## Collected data

▼

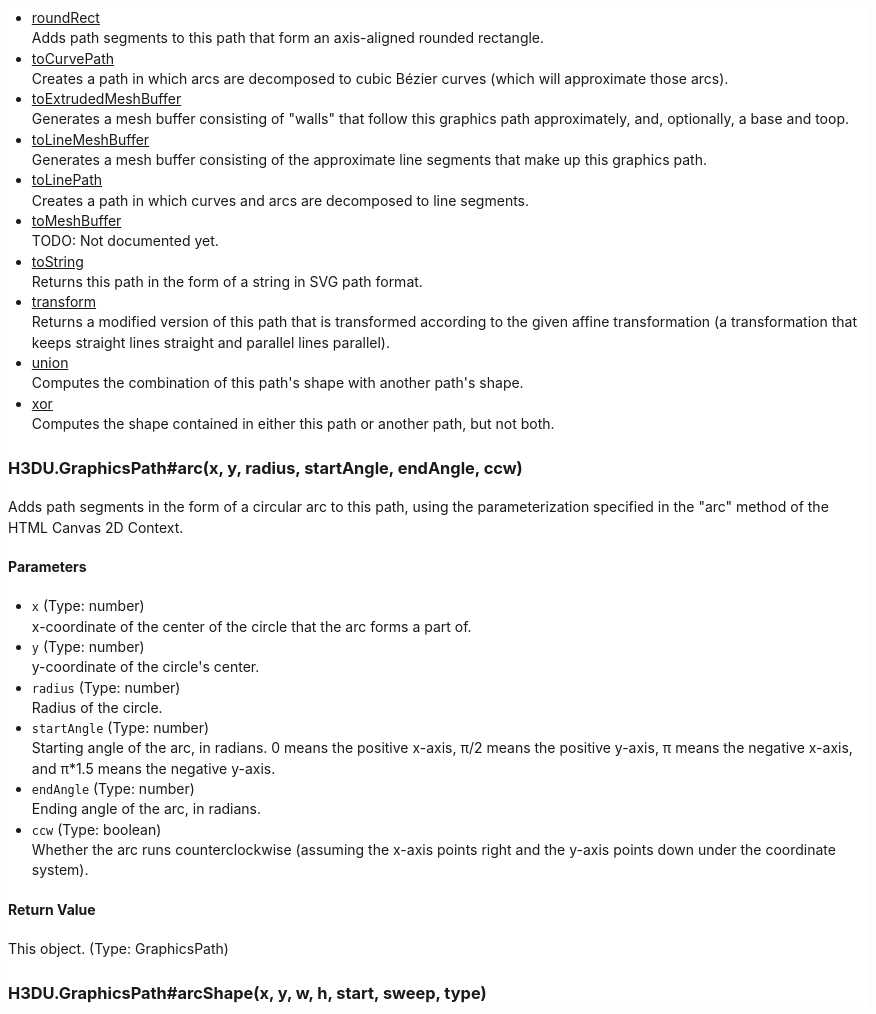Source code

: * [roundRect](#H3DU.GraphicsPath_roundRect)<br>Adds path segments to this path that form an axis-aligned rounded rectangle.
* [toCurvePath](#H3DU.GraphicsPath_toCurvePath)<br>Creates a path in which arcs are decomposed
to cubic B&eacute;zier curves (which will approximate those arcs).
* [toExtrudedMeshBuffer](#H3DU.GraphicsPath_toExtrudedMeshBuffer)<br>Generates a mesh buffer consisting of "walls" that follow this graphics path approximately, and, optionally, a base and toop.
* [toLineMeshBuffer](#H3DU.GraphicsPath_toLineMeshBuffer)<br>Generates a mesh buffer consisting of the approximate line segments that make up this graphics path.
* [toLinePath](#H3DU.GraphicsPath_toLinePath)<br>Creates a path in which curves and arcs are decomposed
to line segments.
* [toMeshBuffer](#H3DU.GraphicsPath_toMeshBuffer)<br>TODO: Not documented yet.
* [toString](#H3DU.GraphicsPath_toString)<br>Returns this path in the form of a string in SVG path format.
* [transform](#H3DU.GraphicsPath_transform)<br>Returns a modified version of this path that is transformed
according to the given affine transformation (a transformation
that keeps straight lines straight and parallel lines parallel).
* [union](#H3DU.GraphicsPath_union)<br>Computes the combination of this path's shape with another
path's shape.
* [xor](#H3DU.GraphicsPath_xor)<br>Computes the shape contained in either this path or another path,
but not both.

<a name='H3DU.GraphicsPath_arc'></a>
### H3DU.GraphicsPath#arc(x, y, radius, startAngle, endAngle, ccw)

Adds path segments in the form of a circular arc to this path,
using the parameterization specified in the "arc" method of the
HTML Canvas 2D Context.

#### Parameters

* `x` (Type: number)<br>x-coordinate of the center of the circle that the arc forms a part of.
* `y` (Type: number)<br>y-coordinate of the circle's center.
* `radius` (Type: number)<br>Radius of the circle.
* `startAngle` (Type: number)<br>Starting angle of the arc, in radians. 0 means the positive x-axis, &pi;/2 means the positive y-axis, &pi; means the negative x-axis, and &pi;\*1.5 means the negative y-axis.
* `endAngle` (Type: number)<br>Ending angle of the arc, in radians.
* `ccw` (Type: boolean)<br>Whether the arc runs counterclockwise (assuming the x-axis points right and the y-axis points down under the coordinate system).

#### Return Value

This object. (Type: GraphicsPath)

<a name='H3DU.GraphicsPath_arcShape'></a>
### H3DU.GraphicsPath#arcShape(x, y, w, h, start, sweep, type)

▲

## What you need to do
Please reproduce, unchanged, the lines of the items from the one containing "#### Parameters" through the last line of the items, both included.

## Result of the task
#### Parameters

* `x` (Type: number)<br>x-coordinate of the center of the circle that the arc forms a part of.
* `y` (Type: number)<br>y-coordinate of the circle's center.
* `radius` (Type: number)<br>Radius of the circle.
* `startAngle` (Type: number)<br>Starting angle of the arc, in radians. 0 means the positive x-axis, &pi;/2 means the positive y-axis, &pi; means the negative x-axis, and &pi;\*1.5 means the negative y-axis.
* `endAngle` (Type: number)<br>Ending angle of the arc, in radians.
* `ccw` (Type: boolean)<br>Whether the arc runs counterclockwise (assuming the x-axis points right and the y-axis points down under the coordinate system).

#### Return Value

This object. (Type: GraphicsPath)

<a name='H3DU.GraphicsPath_arcShape'></a>
### H3DU.GraphicsPath#arcShape(x, y, w, h, start, sweep, type)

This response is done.